And, it stresses the importance of an agile practice (not talked about directly in Scrum) called “pairing.”
This blog entry could take a dozen different tangents on this topic; however, I promise to try to stay on point about what I am trying to get across. Yes, O people who know Scrum… Scrum does not talk about “engineering practices” (this is by design).
So why am I even breaking out of the “World of Scrum” to talk about pairing? Because, my friend, Scrum must play in a big bad world of Software Development and well, people need to realize this.
So… what is pairing and why is it important?
I am going to tell you my definition from experience.
My idea of pairing is NOT having two people sit together for 8 (or more) hours a day at a computer banging away at code code code and not focusing on anything else. Nor does my definition of this include sitting by the computer together (as a pair… getting this??) for 3 hours a day joking around, surfing the Net, or playing online games. As cool as that may be to get paid for (and yes, some gamers who use Scrum in their development shop may have this opportunity and not even realize it!), neither of these two things describe pairing for me.
Here is an example we can use that is “outside” the Software Development world.
This site is developed using Scrum as a framework.
Do we do it perfectly? Nope.
Do we continue to strive to improve? Sure.
Now… please stick with me through this. There is a point. I promise.
Right now, remember… the site is developed and maintained by only two people (Myself and Tony). And, this is the process we go through to get you the comic strip and blog on a weekly basis:
Usually by Thursday evening, I get a rough idea about what I want to write about the following week (to be published on Monday evenings). I email the idea over to Tony. On Friday, Tony and I answer any clarifying questions about what we will try to get across… and by Saturday mornings Tony has a rough idea of the text and format of the panels in the comic to me. That’s usually the last we talk about anything until Monday afternoon when — pop — in comes the latest comic strip for the weekly blog. I’ll go back to my original outline for the idea (that I emailed him the previous week) and then — after the kids go to bed on Monday nights — I refine (as much as possible) the bog entry for the week.
Publish. Rinse. And Repeat.
I usually am totally shocked at the results. In a good way. And, most of the times, the comic strips that go along with this bog entry write-up take things to an extreme (with a lot of references to pop-culture and humor in ways I could never think about).
Over the time of working on this site together, Tony and I have come to a balance and understanding that he provides the [awesome] comics and I will provide the text and writings behind them.
This is an example of pairing.
Is it the classic example? Nope.
Does it cost me more than doing it alone? No.
Is the product better?
Does it work?

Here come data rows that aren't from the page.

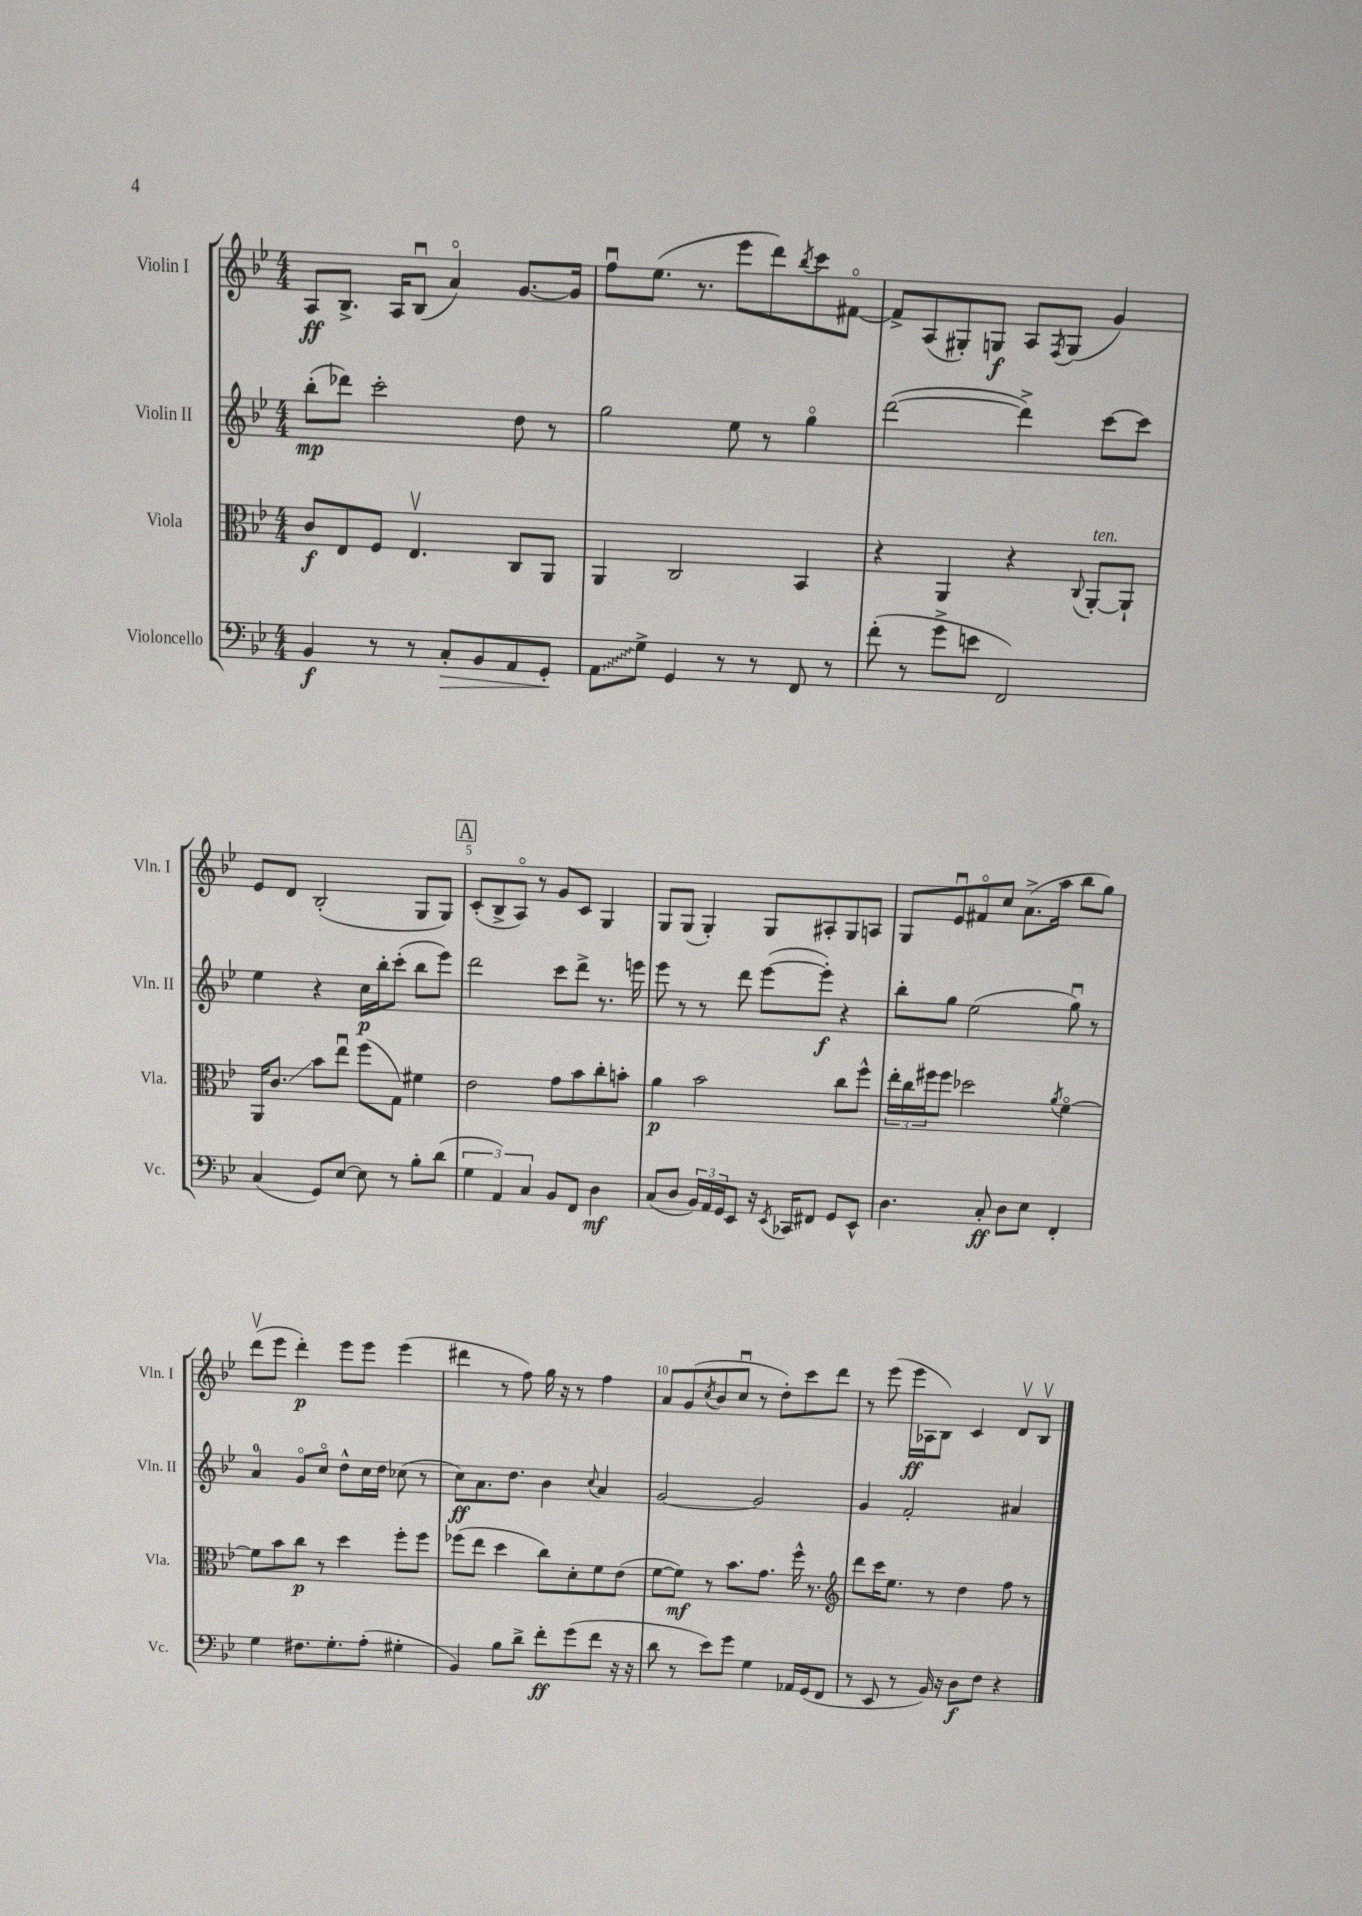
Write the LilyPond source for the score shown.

<<
\new StaffGroup <<
\new Staff = "s0" \with { instrumentName = "Violin I" shortInstrumentName = "Vln. I" } {
    \clef treble \key bes \major \numericTimeSignature \time 4/4
    a8\ff bes8.-> a16 bes8\downbow( a'4\flageolet) g'8.~ g'16 |
    f''8\downbow ees''8.( r8. ees'''8 d'''8) \acciaccatura { bes''8 } c'''8 fis'8~\flageolet |
    fis'8-> a8( gis8-.) g8\f a8 \acciaccatura { f8 } g8( g'4) |
    ees'8 d'8 bes2-.( g8 g8) |
    \mark \markup { \box "A" } c'8-.( bes8-> a8\flageolet) r8 g'8 c'8 g4 |
    g8 g8( g4-.) g8 ais8-. g8 a8 |
    g8 ees'8\downbow fis'8\flageolet c''8 a'8.->( a''16 bes''8 g''8) |
    d'''8\upbow( ees'''8 d'''4-.\p) ees'''8 ees'''8 ees'''4( |
    dis'''4 r8 f''8) g''16 r16 r8 f''4 |
    a'8 g'8( \acciaccatura { c''8 } bes'8 c''8\downbow r8 d''8-.) c'''8 d'''8 |
    r8 ees'''8( ees'''16\ff aes16 bes8) c'4 d'8\upbow bes8\upbow \bar "|." |
}
\new Staff = "s1" \with { instrumentName = "Violin II" shortInstrumentName = "Vln. II" } {
    \clef treble \key bes \major \numericTimeSignature \time 4/4
    bes''8-.\mp( des'''8) c'''2-. d''8 r8 |
    g''2 ees''8 r8 g''4\flageolet |
    d'''2~( d'''4->) c'''8~ c'''8 |
    ees''4 r4 c''16\p bes''16-. c'''8-.( bes''8 ees'''8) |
    \mark \markup { \box "A" } d'''2 c'''8 d'''8-> r8. e'''16 |
    ees'''8 r8 r8 d'''8 ees'''8~( ees'''8-.\f) r4 |
    bes''8-. g''8 ees''2( g''8\downbow) r8 |
    a'4-0 g'8\flageolet c''8\flageolet d''8-^ c''16 d''16 ces''8( r8 |
    c''8\ff) a'8. d''8. bes'4 \appoggiatura { c''8 } a'4 |
    g'2~ g'2 |
    g'4 f'2-. ais'4 \bar "|." |
}
\new Staff = "s2" \with { instrumentName = "Viola" shortInstrumentName = "Vla." } {
    \clef alto \key bes \major \numericTimeSignature \time 4/4
    c'8\f ees8 f8 ees4.\upbow c8 a,8 |
    a,4 c2 bes,4 |
    r4 a,4 r4 \appoggiatura { c8 } a,8~-.^\markup { \italic "ten." } a,8-! |
    a,16 c'8.\glissando bes'8 ees''8\downbow f''8( g8) fis'4 |
    \mark \markup { \box "A" } ees'2 g'8 bes'8 c''8-. b'8-. |
    a'4\p bes'2 c''8 f''8-^ |
    \tuplet 3/2 { ees''16-. c''16 fis''16 } fis''8 des''2 \acciaccatura { a'8 } f'4~\flageolet |
    f'8 bes'8 c''8\p r8 d''4 f''8-. f''8 |
    fes''8( ees''8 d''4 c''8) d'8-. f'8 ees'8( |
    f'8~ f'8\mf) r8 bes'8. g'8. f''16-^ r8. |
    \clef treble d'''8 c'''16 ees''8. r8 d''4 f''8 r8 \bar "|." |
}
\new Staff = "s3" \with { instrumentName = "Violoncello" shortInstrumentName = "Vc." } {
    \clef bass \key bes \major \numericTimeSignature \time 4/4
    bes,4\f r8 r8 c8-.\> bes,8 a,8 g,8-.\! |
    \once \override Glissando.style = #'zigzag a,8\glissando g8-> g,4 r8 r8 f,8 r8 |
    f'8-.( r8 g'8-> e'8 f,2) |
    c4( g,8) ees8~ ees8 r8 bes8-. d'8( |
    \mark \markup { \box "A" } \tuplet 3/2 { g4 a,4) c4 } bes,8 f,8 d4\mf |
    c8( d8 \tuplet 3/2 { bes,16) a,16 g,16 } ees,8 r16 \acciaccatura { ees,8 } ces,16 fis,8 g,8 ees,8-^ |
    d4. c8-.\ff d8 ees8 f,4-. |
    g4 fis8. g8.-. a8-.( gis4-. |
    bes,4) bes8 d'8-> f'8-.\ff g'8( f'8 r16 r16 |
    d'8 r8 ees'8) g'8 g4 aes,16 g,16( f,8 |
    r8 ees,8 r8 bes,16) r16 d8\f f8 r4 \bar "|." |
}
>>
>>
\layout { \context { \Score \override BarNumber.break-visibility = ##(#f #t #t) barNumberVisibility = #(every-nth-bar-number-visible 5) } }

You tell me (please!!!!).
Another interested fact on the idea of pairing.
Most people think you need to collocate in the same room and computer in order to do this. I will let you in on another secret, and think about this for teams that are not collocated today — Tony and I live in different states (not of confusion, but locations) and we have yet to meet face-to-face. If I passed him on the street, I would not even be able to say “hi” to him.
We will meet someday, I am sure. However, as with many Software Development projects these days, Scrum teams are using offshore resources on a more regular basis (I will not go into this topic on this entry, really!). The point here is that, in reality, we are all going to have to work with people we may never meet face-to-face. And it somehow needs to work.
Does this increase the chances of failure?
Another factoid…. I had the idea for this site in early 2006. It took me almost eight months of speaking to my personal network of contacts — and then to networks of people and their networks — to “find” what both an artist and I considered a good fit.
Could I have launched the site earlier than September 11, 2006?
Would it have had the same tone and impact it is having today?
However, once we figured out that we could get started… we did.
And, weekly — come hell or high water — we deliver on a consistent basis. Sometimes the results vary widely.
As for Software Development projects using Scrum, realize that you are dealing with people — human beings (not Resources!) and you cannot do everything by yourself. And, with all the constraints that are out there for not getting things done or delivered…. remember that Scrum talks about the “Art of the Possible” and try to keep that in mind as you get mired down in your day-to-day work.
I hope the current blog entry was helpful to you. Share it with others, as I see happening quite a bit now (and thank you for that!). And hopefully you enjoyed this week’s guest artist!